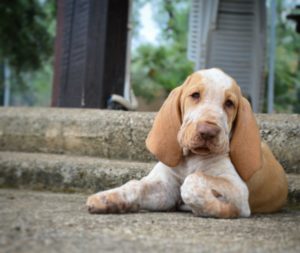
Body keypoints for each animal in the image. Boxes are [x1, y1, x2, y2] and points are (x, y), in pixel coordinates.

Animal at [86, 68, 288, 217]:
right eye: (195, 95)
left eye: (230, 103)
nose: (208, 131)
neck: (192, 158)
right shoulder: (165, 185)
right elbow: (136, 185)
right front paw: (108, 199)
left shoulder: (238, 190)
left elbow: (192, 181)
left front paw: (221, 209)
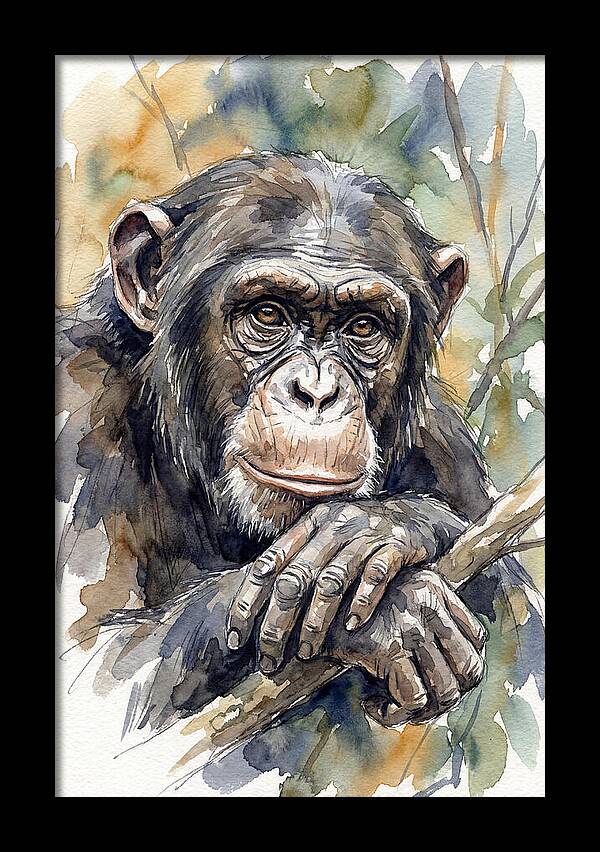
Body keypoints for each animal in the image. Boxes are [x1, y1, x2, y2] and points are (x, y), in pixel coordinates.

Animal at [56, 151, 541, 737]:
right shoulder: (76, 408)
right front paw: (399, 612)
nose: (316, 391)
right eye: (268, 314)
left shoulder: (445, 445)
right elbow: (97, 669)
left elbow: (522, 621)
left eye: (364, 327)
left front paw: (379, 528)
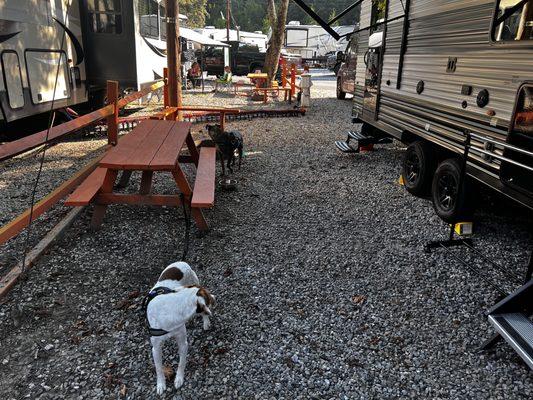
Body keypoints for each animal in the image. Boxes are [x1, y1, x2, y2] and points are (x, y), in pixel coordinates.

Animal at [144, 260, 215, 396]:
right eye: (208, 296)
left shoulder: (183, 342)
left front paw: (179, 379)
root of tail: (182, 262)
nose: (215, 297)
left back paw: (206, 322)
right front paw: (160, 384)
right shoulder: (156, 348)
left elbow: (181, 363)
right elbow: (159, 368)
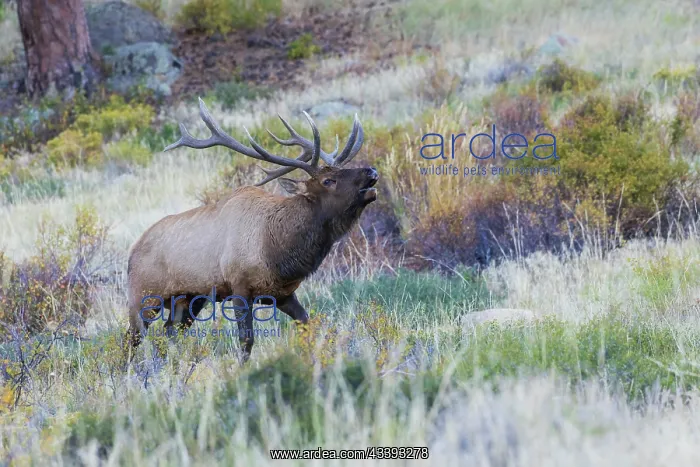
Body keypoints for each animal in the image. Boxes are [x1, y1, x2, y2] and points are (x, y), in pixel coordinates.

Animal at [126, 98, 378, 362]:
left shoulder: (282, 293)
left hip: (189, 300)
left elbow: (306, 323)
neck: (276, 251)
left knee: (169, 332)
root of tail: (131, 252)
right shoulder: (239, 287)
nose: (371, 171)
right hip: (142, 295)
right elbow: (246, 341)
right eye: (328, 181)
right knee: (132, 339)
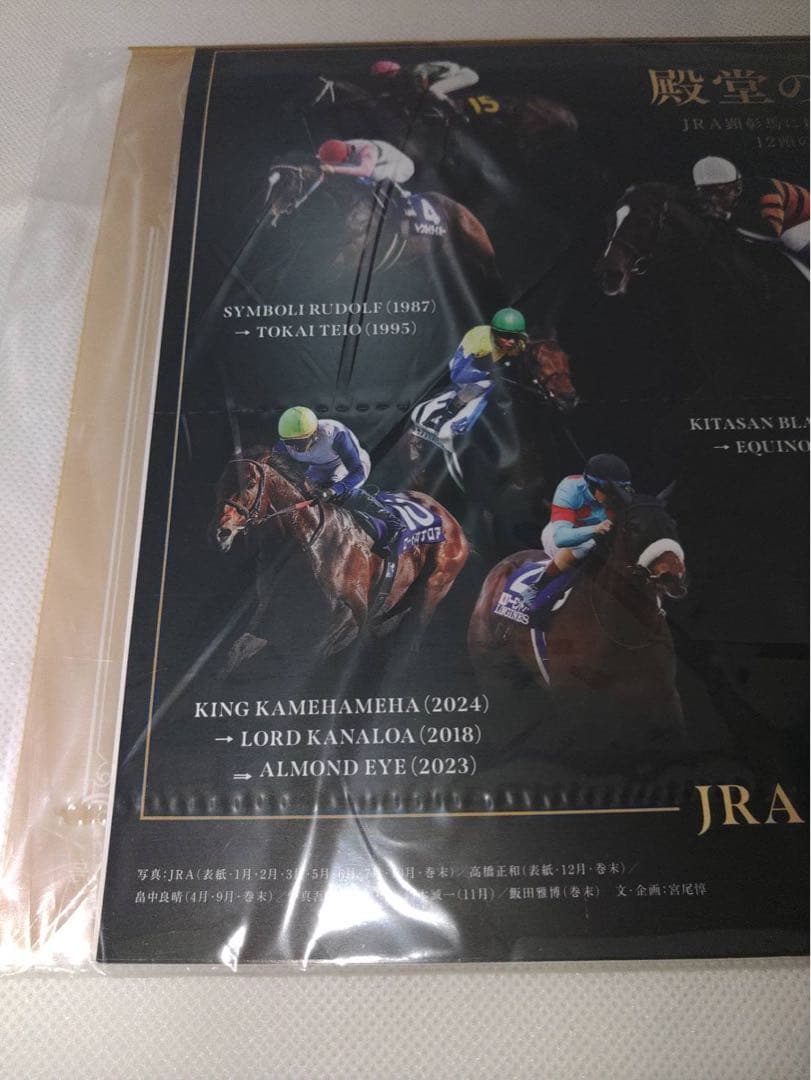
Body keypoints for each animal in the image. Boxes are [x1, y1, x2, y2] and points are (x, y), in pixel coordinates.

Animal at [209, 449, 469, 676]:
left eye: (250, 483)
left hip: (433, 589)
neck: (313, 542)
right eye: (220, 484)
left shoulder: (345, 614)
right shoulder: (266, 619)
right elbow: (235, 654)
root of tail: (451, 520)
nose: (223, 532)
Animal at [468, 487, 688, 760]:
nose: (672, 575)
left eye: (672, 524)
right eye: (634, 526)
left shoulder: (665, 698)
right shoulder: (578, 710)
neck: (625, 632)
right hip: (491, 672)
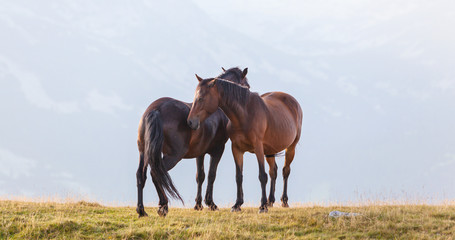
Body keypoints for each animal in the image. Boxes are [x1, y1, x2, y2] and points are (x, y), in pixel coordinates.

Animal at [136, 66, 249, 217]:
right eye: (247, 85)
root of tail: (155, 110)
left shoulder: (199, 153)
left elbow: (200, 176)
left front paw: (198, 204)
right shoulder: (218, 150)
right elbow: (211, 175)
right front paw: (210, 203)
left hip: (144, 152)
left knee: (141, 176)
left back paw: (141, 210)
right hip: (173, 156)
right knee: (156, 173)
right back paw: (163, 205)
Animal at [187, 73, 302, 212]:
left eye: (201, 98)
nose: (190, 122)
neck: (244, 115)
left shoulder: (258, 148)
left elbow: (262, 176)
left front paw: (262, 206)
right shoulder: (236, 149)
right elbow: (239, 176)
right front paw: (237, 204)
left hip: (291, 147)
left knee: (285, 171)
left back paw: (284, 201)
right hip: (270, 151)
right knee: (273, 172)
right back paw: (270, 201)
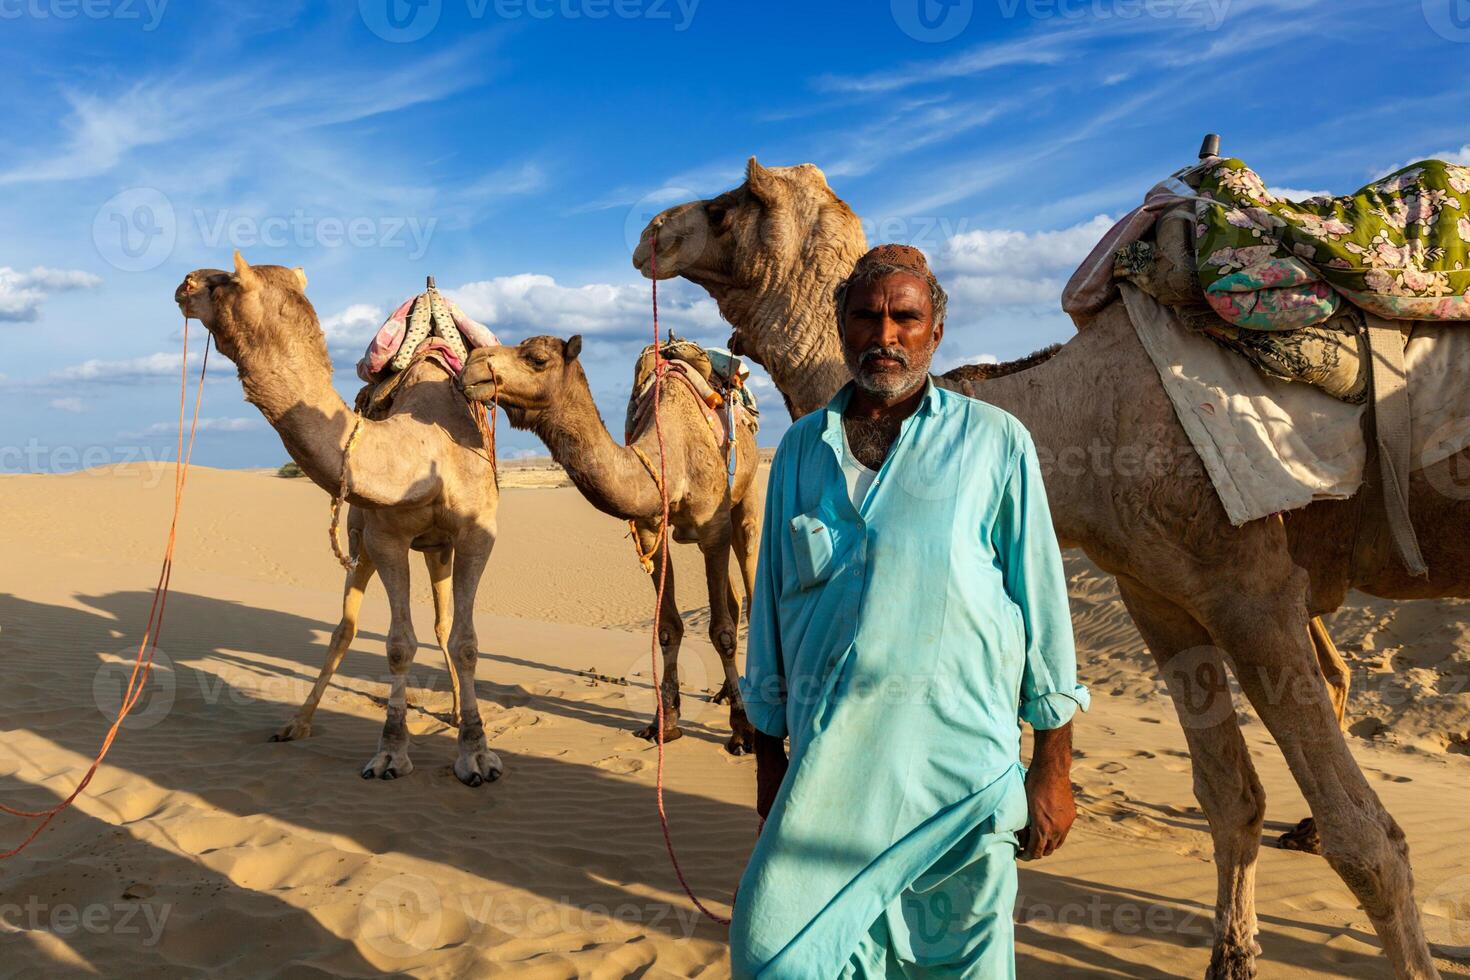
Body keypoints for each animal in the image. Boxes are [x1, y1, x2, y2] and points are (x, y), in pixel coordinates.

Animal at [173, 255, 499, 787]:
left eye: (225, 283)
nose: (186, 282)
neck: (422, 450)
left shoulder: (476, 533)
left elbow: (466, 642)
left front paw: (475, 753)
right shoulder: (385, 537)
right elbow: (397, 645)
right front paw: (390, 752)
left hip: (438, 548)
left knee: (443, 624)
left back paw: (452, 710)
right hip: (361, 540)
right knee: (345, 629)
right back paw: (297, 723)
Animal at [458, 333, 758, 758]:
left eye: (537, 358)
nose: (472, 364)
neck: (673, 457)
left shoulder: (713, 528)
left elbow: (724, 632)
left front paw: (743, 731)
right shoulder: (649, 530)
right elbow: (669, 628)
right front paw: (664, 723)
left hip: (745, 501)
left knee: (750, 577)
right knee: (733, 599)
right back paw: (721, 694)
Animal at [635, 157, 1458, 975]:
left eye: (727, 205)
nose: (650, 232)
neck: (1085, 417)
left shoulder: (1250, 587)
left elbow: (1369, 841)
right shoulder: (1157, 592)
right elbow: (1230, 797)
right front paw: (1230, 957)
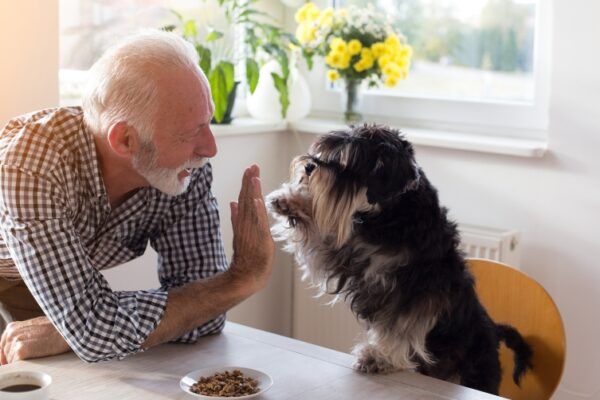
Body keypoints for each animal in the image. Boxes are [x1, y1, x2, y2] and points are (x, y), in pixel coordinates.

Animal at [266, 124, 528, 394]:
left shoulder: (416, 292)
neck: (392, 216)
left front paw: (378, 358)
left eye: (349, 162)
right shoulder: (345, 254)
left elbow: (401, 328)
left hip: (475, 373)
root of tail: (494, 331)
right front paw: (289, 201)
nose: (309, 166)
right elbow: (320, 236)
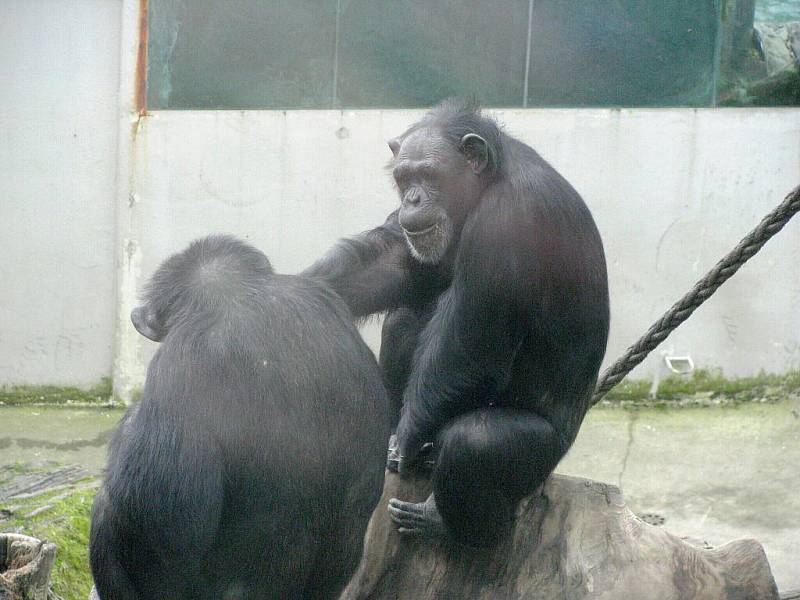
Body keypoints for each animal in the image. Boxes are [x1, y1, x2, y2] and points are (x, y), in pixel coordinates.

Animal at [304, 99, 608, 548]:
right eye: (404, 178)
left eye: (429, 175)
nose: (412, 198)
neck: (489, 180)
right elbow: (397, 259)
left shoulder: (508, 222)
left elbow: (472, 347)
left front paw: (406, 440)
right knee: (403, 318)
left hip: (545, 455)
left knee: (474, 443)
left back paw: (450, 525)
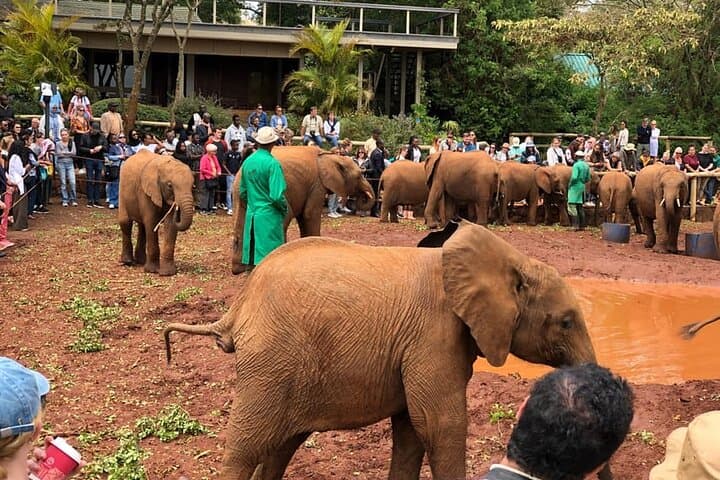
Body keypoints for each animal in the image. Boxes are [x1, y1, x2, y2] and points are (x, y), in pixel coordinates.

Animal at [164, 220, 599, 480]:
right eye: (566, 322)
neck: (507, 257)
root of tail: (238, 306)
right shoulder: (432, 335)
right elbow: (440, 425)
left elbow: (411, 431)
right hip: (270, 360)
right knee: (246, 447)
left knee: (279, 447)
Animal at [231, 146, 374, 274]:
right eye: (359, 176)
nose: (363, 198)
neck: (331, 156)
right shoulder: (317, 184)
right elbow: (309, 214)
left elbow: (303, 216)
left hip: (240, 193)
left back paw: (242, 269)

> [Problem to solve] Starting at the first line of the data, set down each line exactly until you have copied the line with "right shoulder: (76, 408)", but leave the pictures out.

> [Exercise response]
Body keypoints for each animal in the image. Boxes are [x1, y1, x2, y2] and points are (x, y), in pixel coordinates.

Animal at [86, 68, 288, 217]:
right eye: (195, 95)
left eye: (230, 103)
nose: (208, 131)
neck: (192, 158)
right shoulder: (165, 185)
right elbow: (136, 185)
right front paw: (108, 199)
left shoulder: (238, 190)
left elbow: (192, 181)
left front paw: (221, 209)
Body keypoints for each animal in the image. Boxes are [x1, y1, x2, y2] and points are (x, y), in pixel coordinates.

Animal at [56, 151, 541, 737]:
right shoulder: (76, 408)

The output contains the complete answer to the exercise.